The book is not flawless. The meeting in a public place to have a meeting to discuss a private family matter seems staged only to allow for comparisons between the five courses of the meal (aperitif, appetizer, main course, dessert, and digestif) and the stages of the discussion that occur. For example, the main course is long in coming just as the real reason for the dinner meeting is not explained until midway through the evening. Is Serge’s way of tackling the entrée a metaphor for his way of tackling the problem? Could Babette’s reaction to the dessert be a metaphor for her attitude to dealing with the problem at hand?
The narrator’s way of withholding information is sometimes annoying. When discussing an illness Claire had years earlier, he says, “I’m not going to say what was wrong with Claire, not here. I consider that a private matter. It’s nobody’s business.” When referring to a medical condition with which he was once diagnosed, he is likewise unspecific: The doctor “had mentioned a name. A German-sounding name. It was the surname of a neurologist who’d had this particular disorder named after him.” Can anyone tell me if amniocentesis testing can detect mental illness?
There are several references to the small portions of food and the large portions of empty plates; that’s how this novel reads. There are portions of the story that are missing, and the reader keeps reading to fill his/her plate, to fill the “two full inches of empty plate away from the actual main course.” In the end, the meal is worthwhile. For some it will not be totally satisfying and others will find it too unsettling, but it does provide food for thought.
Review of Summer House with Swimming Pool 4 Stars
Having read and enjoyed Koch’s The Dinner, I looked forward to reading his next work of fiction. Like The Dinner, it is an unsettling read but one which I found captivating.
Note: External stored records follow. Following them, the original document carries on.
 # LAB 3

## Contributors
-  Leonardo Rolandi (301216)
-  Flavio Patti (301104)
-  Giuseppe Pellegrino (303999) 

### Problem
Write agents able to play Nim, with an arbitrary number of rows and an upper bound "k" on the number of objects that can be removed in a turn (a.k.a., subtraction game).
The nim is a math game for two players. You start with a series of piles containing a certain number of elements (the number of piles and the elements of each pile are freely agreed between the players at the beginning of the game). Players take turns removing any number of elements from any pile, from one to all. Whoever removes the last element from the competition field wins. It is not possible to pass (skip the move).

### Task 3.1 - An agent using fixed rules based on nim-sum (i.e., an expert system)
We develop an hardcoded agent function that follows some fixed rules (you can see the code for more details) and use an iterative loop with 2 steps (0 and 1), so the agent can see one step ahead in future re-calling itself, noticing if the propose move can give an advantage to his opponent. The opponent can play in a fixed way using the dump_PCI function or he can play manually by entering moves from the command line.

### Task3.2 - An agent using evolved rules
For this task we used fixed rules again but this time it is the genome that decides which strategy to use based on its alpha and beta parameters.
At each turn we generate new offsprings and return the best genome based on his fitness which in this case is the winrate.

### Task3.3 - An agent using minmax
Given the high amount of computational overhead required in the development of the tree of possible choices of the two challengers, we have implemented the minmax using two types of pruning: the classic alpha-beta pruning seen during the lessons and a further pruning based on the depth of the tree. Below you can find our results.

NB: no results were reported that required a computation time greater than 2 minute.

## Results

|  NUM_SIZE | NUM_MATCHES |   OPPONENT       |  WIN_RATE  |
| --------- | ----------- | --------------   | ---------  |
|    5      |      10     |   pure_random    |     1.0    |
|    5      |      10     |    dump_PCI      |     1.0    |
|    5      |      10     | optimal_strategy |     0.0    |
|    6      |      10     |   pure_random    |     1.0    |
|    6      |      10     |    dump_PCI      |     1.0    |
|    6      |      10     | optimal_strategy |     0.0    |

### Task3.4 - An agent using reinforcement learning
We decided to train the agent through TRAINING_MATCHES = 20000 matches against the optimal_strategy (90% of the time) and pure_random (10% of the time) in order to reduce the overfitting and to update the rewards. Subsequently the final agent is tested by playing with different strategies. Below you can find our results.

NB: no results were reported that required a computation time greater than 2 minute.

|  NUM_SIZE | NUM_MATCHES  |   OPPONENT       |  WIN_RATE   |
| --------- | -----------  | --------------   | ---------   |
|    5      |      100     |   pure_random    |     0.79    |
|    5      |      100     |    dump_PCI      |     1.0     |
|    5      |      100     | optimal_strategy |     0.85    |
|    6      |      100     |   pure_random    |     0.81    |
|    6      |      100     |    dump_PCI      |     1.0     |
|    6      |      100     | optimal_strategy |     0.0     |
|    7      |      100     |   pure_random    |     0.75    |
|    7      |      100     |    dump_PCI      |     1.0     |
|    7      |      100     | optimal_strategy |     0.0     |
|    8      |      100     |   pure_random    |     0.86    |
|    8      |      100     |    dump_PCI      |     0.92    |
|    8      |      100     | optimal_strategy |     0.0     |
The narrator is Dr. Marc Schlosser, a general practitioner. At the beginning, he is called before a Board of Medical Examiners because of a “medical error” which led to the death of Ralph Meier, a famous actor. Via flashbacks, Marc tells about his meeting Ralph who eventually invites Marc and his family to spend their summer vacation with them at a rented Mediterranean summer house. Marc is infatuated with Judith, Ralph’s wife, and manipulates Caroline, his wife, to accept the invitation. Marc and Caroline and their daughters, 13-year-old Julia and 11-year-old Lisa, stay with the Meiers and their other house guests, Stanley and Emmanuelle, until tragedy strikes.
Marc certainly ranks amongst the most vile of literary characters. He is a narcissist: “I’m more charming than most men (76). He is a misogynist who theorizes that only a “dirty, unwashed dick” with “filthy worthless sperm that smells like a half-finished bottle of fermented dairy drink stuck at the back of the fridge” (56) will have sex with an ugly woman and that “A half rape – women always like that. All women” (243). Though a physician, he does not “worry too much about medical standards. About what is, strictly speaking, medically responsible” (49). He gives his patients “the illusion of attention” (1). He has an aversion to the human body, asserting that “Human bodies are horrible enough as it is, even with their clothes on” (3), so he avoids examining patients except as “you might look at a dead animal in the road” (45). He is a hypocrite who hates men thinking of his daughters in a sexual way, but who joins his male companions in more than admiring three young women, “in fact more girls than young women” (221) and agrees to have his daughter audition to be a teen model in the U.S. His friends are Ralph, a boor with rapacious appetites for food and women, and Stanley, a lecherous soft- core film director whose companion is forty years younger.
The novel addresses a number of issues: the objectification and sexualization of girls, the extent to which a person might go to protect him/herself or to exact revenge. Some of the content will certainly induce discomfort. And there are few answers; even the crime that is committed is left unsolved, so readers who dislike indeterminate endings should stay away.
Though the book is disquieting, I found it difficult to put down. The portrayal of Marc’s psyche is a masterpiece, though at the end the reader may want to take a cleansing dive in a swimming pool.